任务:
[1] 把列表里从开头一直到包含“11: (175, 331)”的那一行（首尾两行都算）逐行放进一个 JSON 字符串数组，每行一个字符串，空行不要。
[2] 续写关于用 Cloudera Manager 安装 CDH 的那段文字，从它停下的地方接着写。

文本段落:
⟨

All done, your SCM database is configured correctly!
安装CDH节点
启动Cloudera Manager Server服务
systemctl start cloudera-scm-server
然后等待Cloudera Manager Server启动,可能需要稍等一会儿,可以通过命令tail -f /var/log/cloudera-scm-server/cloudera-scm-server.log
去监控服务启动状态。
当看到INFO WebServerImpl:com.cloudera.server.cmf.WebServerImpl: Started Jetty server.
日志打印出来后,说明服务启动成功,可以通过浏览器访问Cloudera Manager WEB界面了。
访问Cloudera Manager WEB界面
打开浏览器,访问地址:http://<server_host>:7180
,默认账号和密码都为admin:
欢迎页面
首先是Cloudera Manager的欢迎页面,点击页面右下角的【继续】按钮进行下一步:
### 接受条款
勾选接受条款,点击【继续】进行下一步:
### 版本选择
这里我就选择免费版了:
第二个欢迎界面
选择版本以后会出现第二个欢迎界面,不过这个是安装集群的欢迎页:
选择主机
这一步是要搜索并选择用于安装CDH集群的主机,在主机名称后面的输入框中输入各个节点的hostname,中间使用英文逗号分隔开,然后点击搜索,在结果列表中勾选要安装CDH的节点即可:
指定存储库
Cloudera Manager Agent
这里选择自定义,填写上面使用httpd搭建好的Cloudera Manager YUM 库URL:
CDH and other software
如果我们之前的【配置本地Parcel存储库】步骤操作无误的话,这里会自动选择【使用Parcel】,并加载出CDH版本,确认无误后点击【继续】:
因此,不需要自己手动安装 Cloudera Manager Agent了
JDK安装选项
这一步骤我就不再勾选安装JDK了,因为我在环境准备部分已经安装过了。取消勾选,然后继续:
SSH登录配置
用于配置集群主机之间的SSH登录,填写root用户的密码,根据集群配置填写合适的【同时安装数量】值即可:
安装Agent
到这一步会自动进行节点Agent的安装,稍等一会儿,即可安装完成:
安装Parcels
这一步同样是自动安装,分配步骤的速度主要取决于网络环境,耐心等待即可:
主机检查
等待检查完成即可:
Cloudera 建议将 /proc/sys/vm/swappiness
设置为最大值 10。当前设置为 30。使用 sysctl
命令在运行时更改该设置并编辑 /etc/sysctl.conf
,以在重启后保存该设置。您可以继续进行安装,但 Cloudera Manager 可能会报告您的主机由于交换而运行状况不良。

⟩

数据摘录:
⟨

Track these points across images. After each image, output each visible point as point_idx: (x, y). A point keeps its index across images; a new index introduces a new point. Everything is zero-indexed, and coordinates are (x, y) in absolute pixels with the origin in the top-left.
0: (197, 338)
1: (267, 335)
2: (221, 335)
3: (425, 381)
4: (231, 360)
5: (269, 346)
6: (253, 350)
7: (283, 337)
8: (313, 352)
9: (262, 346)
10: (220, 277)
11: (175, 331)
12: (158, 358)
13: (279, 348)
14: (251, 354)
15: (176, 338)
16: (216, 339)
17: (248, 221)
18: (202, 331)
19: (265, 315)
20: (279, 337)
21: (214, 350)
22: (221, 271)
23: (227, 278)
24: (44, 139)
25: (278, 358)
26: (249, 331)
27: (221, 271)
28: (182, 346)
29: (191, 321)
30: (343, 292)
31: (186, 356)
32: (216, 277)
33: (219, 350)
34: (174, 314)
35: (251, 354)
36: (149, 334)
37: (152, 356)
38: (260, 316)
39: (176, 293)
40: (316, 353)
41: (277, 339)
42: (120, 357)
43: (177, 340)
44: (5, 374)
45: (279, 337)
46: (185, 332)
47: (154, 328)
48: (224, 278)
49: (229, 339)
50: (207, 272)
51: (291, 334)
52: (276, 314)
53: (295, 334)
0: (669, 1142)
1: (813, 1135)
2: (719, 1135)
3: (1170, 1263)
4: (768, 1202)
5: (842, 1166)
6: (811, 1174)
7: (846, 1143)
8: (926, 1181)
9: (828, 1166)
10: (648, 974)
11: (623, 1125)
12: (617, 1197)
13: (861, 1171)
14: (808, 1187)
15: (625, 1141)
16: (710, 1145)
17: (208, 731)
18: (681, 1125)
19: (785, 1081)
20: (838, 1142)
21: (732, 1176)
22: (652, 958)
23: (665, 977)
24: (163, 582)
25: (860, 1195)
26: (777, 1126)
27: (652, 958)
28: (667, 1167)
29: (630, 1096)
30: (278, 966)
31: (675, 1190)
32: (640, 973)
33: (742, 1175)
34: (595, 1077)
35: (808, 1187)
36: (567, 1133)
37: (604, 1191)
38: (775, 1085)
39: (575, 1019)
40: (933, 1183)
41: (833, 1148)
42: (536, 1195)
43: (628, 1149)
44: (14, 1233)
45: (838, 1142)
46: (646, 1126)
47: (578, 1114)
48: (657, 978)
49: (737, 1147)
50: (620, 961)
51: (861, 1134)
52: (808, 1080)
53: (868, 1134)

⟩

任务答案:
[1]
[
  "Track these points across images. After each image, output each visible point as point_idx: (x, y). A point keeps its index across images; a new index introduces a new point. Everything is zero-indexed, and coordinates are (x, y) in absolute pixels with the origin in the top-left.",
  "0: (197, 338)",
  "1: (267, 335)",
  "2: (221, 335)",
  "3: (425, 381)",
  "4: (231, 360)",
  "5: (269, 346)",
  "6: (253, 350)",
  "7: (283, 337)",
  "8: (313, 352)",
  "9: (262, 346)",
  "10: (220, 277)",
  "11: (175, 331)"
]

[2]
解决方法:
临时修改:
sysctl vm.swappiness=10
cat /proc/sys/vm/swappiness
这里我们的修改已经生效,但是如果我们重启了系统,又会变成30.
永久修改:
在/etc/sysctl.conf
文件里添加如下参数:
vm.swappiness=10
或者:
echo 'vm.swappiness=10'>> /etc/sysctl.conf
已启用透明大页面压缩,可能会导致重大性能问题。请运行echo never > /sys/kernel/mm/transparent_hugepage/defrag
和echo never > /sys/kernel/mm/transparent_hugepage/enabled
以禁用此设置,然后将同一命令添加到 /etc/rc.local
等初始化脚本中,以便在系统重启时予以设置。
安装上面的提示执行即可;
安装CDH集群
选择服务类型
这里我选择自定义服务,Zookeeper, HDFS,Yarn:
可以先安装基础组件,然后用到啥在安装啥
如果所有服务都安装,可能安装过程中会出现很多问题
角色分配
CDH会自动给出一个角色分配,如果觉得不合理,我们可以手动调整一下,注意角色分配均衡:
数据库设置
错误问题
no leveldbjni-1.8 in java.library.path
Java HotSpot(TM) 64-Bit Server VM warning: ignoring option PermSize=128m; support was removed in 8.0
Exception in thread "main" java.lang.UnsatisfiedLinkError: Could not load library. Reasons: [Can't load library: /run/cloudera-scm-agent/process/68-cloudera-mgmt-SERVICEMONITOR/libleveldbjni-1.8.so, Can't load library: /run/cloudera-scm-agent/process/68-cloudera-mgmt-SERVICEMONITOR/libleveldbjni.so, no leveldbjni64-1.8 in java.library.path, no leveldbjni-1.8 in java.library.path, no leveldbjni in java.library.path, /run/cloudera-scm-agent/process/68-cloudera-mgmt-SERVICEMONITOR/libleveldbjni-64-1-4792575431304239050.8: libstdc++.so.6: : , /tmp/libleveldbjni-64-1-6079277982211108711.8: libstdc++.so.6: : ]
出错原因:当前节点的glibc升级有关。既然不存在leveldbjni的库,那便给他安装一个。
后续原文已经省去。